The decline that set in with Royal Scam accelerates on this album. There are some good songs and some on which the boys seem to be merely going through the motions. A song about a premixed cocktail called "Black Cow" is one of the latter group. The beat is tremendous as usual, but the solos are short and the lyrics are banal. It could be a parody of a Steely Dan song: all the usual ingredients but minus the spark. This dismal showing continues with Aja that bogs down in its own seriousness and a flailing sax solo. Who would have thought redemption would come in a song about football? But with the Dan, you can never tell. Singing about pigskin gets their juices flowing again. This song has a haunting bittersweet feel that harks back to their glory days thanks to Fagen's heartfelt singing.
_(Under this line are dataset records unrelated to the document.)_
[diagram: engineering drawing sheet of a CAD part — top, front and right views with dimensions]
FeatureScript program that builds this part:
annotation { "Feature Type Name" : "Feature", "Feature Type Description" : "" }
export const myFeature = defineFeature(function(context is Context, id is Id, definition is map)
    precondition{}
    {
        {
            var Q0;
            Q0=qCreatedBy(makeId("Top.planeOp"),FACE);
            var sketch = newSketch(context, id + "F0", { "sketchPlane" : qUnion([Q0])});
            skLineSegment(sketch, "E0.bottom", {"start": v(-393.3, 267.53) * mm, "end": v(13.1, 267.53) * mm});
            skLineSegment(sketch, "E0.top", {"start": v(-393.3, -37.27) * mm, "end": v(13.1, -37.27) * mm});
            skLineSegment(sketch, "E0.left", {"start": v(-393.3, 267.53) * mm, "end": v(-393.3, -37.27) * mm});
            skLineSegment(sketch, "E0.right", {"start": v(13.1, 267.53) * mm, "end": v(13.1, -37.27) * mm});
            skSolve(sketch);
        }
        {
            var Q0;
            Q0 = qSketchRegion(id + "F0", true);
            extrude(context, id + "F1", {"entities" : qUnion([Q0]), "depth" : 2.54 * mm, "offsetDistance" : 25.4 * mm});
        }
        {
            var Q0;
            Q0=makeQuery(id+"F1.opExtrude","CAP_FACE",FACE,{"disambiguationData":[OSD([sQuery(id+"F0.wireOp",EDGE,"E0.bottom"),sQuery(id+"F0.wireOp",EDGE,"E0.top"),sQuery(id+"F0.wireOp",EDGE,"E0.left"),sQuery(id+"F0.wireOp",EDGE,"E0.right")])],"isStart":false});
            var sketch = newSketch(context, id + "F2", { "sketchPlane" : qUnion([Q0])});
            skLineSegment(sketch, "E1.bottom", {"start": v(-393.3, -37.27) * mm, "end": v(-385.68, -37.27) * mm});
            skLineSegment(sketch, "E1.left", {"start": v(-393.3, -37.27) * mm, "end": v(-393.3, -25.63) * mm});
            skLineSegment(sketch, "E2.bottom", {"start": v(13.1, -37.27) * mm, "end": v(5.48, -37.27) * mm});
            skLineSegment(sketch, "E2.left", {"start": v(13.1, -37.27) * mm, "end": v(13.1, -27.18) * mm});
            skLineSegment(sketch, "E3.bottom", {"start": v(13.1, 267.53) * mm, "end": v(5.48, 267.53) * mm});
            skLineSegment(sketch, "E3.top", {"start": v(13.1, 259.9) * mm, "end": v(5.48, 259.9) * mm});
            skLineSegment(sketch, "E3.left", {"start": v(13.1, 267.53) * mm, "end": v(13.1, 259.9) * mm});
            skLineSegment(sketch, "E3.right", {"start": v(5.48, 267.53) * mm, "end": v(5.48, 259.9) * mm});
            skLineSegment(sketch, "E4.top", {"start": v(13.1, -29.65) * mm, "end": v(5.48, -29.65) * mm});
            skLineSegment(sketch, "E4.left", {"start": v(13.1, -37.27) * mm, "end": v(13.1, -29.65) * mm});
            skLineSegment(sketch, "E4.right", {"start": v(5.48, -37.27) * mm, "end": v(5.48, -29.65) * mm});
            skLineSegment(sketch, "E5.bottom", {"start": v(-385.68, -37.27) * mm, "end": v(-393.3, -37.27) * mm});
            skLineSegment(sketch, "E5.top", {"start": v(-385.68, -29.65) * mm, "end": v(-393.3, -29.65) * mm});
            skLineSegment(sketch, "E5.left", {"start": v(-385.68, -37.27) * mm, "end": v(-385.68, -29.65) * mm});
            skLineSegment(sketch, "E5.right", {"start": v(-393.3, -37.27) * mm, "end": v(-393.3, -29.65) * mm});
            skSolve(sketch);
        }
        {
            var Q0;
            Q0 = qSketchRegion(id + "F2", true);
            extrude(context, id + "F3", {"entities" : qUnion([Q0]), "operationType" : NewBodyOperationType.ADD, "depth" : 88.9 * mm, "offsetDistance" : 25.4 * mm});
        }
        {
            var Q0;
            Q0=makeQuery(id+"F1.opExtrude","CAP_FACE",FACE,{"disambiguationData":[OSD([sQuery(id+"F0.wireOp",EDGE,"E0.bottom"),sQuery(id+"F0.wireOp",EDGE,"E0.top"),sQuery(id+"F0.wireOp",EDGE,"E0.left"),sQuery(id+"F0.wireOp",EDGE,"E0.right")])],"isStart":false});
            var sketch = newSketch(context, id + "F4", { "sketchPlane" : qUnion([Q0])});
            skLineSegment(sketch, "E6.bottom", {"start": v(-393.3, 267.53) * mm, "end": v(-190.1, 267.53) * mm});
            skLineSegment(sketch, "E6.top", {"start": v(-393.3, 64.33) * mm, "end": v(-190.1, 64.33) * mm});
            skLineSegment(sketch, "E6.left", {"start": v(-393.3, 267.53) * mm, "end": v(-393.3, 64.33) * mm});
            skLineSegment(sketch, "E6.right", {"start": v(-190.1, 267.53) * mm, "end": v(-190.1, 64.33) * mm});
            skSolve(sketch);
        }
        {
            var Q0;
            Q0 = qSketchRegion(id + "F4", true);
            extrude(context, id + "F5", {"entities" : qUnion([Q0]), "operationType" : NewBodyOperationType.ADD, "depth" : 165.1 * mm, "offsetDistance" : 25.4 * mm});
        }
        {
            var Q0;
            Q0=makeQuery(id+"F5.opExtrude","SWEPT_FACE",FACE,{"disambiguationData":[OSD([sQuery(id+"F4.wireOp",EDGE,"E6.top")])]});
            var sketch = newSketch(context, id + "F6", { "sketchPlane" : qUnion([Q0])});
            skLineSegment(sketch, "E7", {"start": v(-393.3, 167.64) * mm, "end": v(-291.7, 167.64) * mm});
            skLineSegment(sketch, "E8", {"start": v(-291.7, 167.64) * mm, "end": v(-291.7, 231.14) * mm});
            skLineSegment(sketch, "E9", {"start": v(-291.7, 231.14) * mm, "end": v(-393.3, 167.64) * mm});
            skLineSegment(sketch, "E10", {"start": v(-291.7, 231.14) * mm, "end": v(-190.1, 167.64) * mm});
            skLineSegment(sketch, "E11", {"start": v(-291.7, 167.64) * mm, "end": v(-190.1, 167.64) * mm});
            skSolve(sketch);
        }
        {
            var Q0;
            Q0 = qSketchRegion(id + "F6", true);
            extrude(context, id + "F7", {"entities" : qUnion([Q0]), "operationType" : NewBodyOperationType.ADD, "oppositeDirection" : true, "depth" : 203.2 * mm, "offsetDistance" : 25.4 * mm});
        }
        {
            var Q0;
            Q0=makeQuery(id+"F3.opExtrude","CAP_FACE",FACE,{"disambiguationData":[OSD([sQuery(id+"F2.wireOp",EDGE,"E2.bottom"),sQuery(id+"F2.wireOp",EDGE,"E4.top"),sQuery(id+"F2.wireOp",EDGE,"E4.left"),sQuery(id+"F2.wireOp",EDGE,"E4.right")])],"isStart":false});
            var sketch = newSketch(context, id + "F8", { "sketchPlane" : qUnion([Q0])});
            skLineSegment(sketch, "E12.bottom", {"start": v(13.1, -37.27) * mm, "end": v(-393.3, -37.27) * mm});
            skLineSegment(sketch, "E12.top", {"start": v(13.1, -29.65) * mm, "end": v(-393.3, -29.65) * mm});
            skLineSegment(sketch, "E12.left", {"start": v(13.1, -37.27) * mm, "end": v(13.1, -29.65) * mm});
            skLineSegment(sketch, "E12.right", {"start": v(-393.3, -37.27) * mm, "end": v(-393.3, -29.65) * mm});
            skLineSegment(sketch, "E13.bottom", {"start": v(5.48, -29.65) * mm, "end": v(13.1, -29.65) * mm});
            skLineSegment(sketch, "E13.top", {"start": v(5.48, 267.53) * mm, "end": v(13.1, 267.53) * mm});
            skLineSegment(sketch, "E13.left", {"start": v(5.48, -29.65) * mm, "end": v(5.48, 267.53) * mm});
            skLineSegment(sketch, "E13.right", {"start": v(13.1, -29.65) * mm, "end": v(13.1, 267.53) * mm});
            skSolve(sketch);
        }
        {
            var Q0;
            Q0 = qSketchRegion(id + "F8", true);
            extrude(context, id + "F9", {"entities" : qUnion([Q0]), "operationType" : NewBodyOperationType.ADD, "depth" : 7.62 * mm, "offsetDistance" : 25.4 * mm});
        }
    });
Peg is another of the seeming Dan parodies. With Home At Last they are back on solid ground again. Great piano solo from Mister Victor Feldman and Fagen sings with feeling in this poignant condensation of the Odyssey, as well as supplying a wailing synthesizer solo. Not to mention the obligatory searing guitar solo from Larry Carlton. I Got The News is another of those going through the motions numbers. It's not downright bad, merely mediocre. The album ends on a high-energy number with Josie which has high pitched slashing rhythm guitar and Fagen again singing with feeling.
The mix is good.
An album better not made. By now, the boys are really out of ideas. Creative well dried out by the "Santa Ana" winds of which the chorus sings in the opening cut? Even recording part of the song back in "Gotham" did not help. Only one good song, Hey Nineteen. We're waxing nostalgic about our old schooldays again.
After the Dan mercifully broke up after the Gaucho debacle, Fagen went on to record this solo album showing that one half at least of the founding duo had not lost his creative spark or his quirkiness. How many rockers would get it into their heads to sing about the International Geophysical Year? It is as if the Dan had been resurrected (they have, in fact, reformed). What a great album. All the usual suspects are present: Jeff Porcaro on drums, Larry Carlton on guitar etc. Fagen is completely re-energized and having the time of his life. On the surface the album is sunny, optimistic and carefree but you just know that when Fagen sings "What a glorious time to be free", he's just being the same sarcastic cynical SOB he's ever been.
There is a Mo-Fi version of this album, which you should avoid like the plague (too much bass). Stick with Bob Ludwig's version on the commercial release.